The impact factors are represented as cause in the first column and as consequence in the first row. One impact factor affects the other positively (+; making it worse) or negatively (−; leading to some release) or has no logical effect (n; neutral).

Studies on noise impact assessments in birds and fishes can provide a complementary picture because they have been biased to different factors (Fig. 1). On the one hand, many studies in birds have explored auditory masking and the consequences for spatial deterrence of breeding birds away from otherwise suitable habitat alongside noisy highways or industrial sites with noisy compressors (e.g., Francis et al. 2009). Also, the noise-dependent consequences for signal perception and signal production have been well studied in birds, which may both cause behavioral interruption in terms of a drop in response-eliciting capacity (Slabbekoorn and Ripmeester 2008). On the other hand, many studies in fish have explored the physical damage in hearing loss and physiological changes in cortisol secretion after sound exposure.

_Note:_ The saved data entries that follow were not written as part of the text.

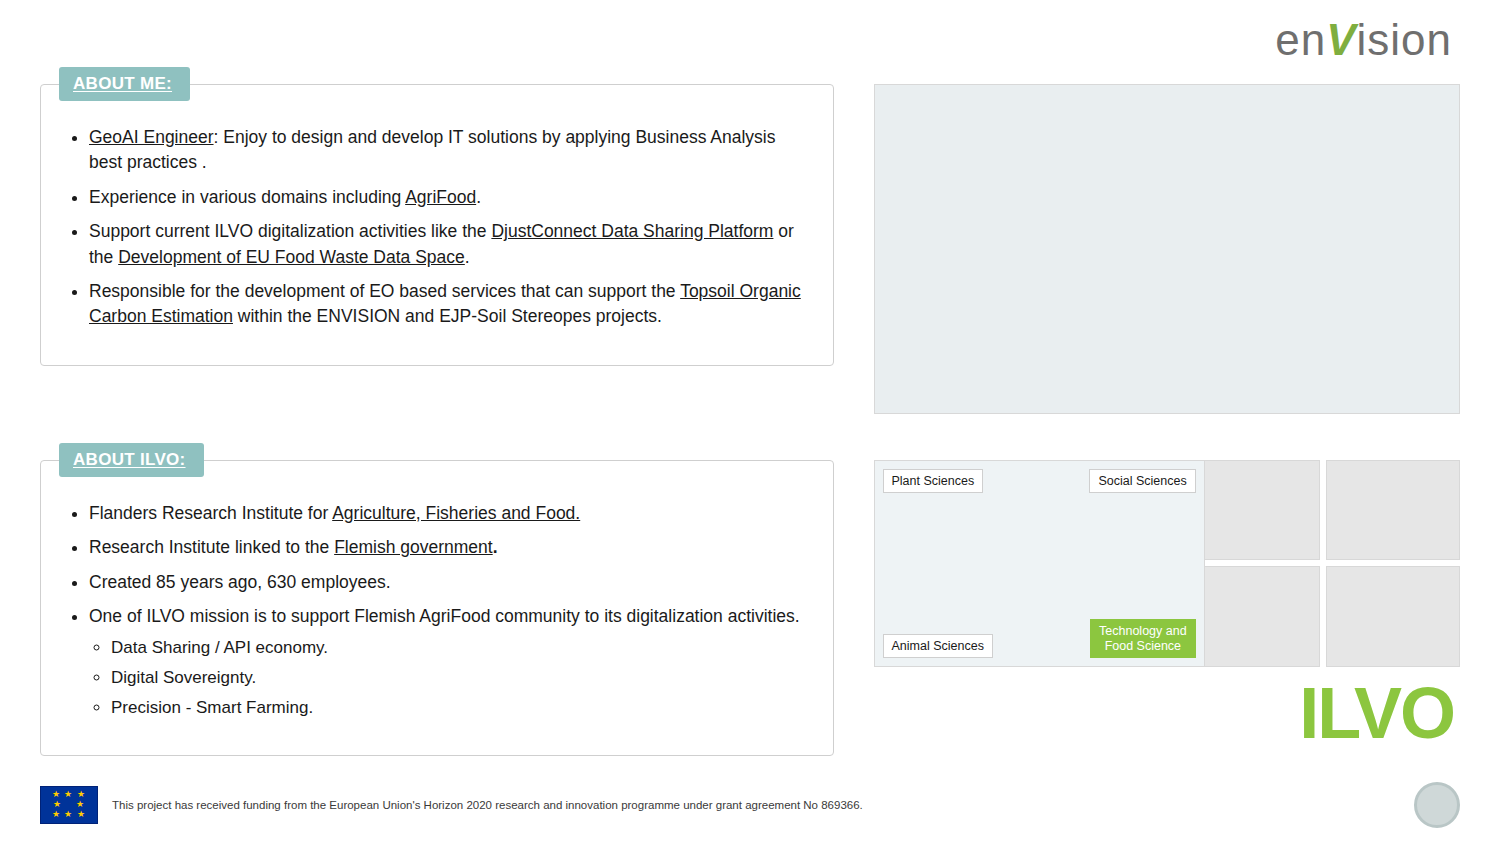en Vision
ABOUT ME:
GeoAI Engineer: Enjoy to design and develop IT solutions by applying Business Analysis best practices .
Experience in various domains including AgriFood.
Support current ILVO digitalization activities like the DjustConnect Data Sharing Platform or the Development of EU Food Waste Data Space.
Responsible for the development of EO based services that can support the Topsoil Organic Carbon Estimation within the ENVISION and EJP-Soil Stereopes projects.
ABOUT ILVO:
Flanders Research Institute for Agriculture, Fisheries and Food.
Research Institute linked to the Flemish government.
Created 85 years ago, 630 employees.
One of ILVO mission is to support Flemish AgriFood community to its digitalization activities.
Data Sharing / API economy.
Digital Sovereignty.
Precision - Smart Farming.
Plant Sciences Social Sciences Animal Sciences Technology and
Food Science
ILVO
★ ★ ★
★ ★
★ ★ ★
This project has received funding from the European Union's Horizon 2020 research and innovation programme under grant agreement No 869366.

Furthermore, understandably in the context of fisheries, several studies have addressed the spatial deterrence of fish, e.g., away from areas of seismic shooting or behavioral interruption of schooling behavior caused by vessel noise (Popper and Hastings 2009; Slabbekoorn et al. 2010). The impact factors that are not highlighted reflect relative data gaps (but see Ryals et al. 1999 for physical damage in birds; Codarin et al. 2009 and Hawkins and Chapman 1975 for auditory masking in fish).

In conclusion, conceptual similarities and complementary findings could mean a fruitful scientific integration when insights from bird and fish studies are combined in future research efforts to get a better understanding of the complexity of noise impact assessments.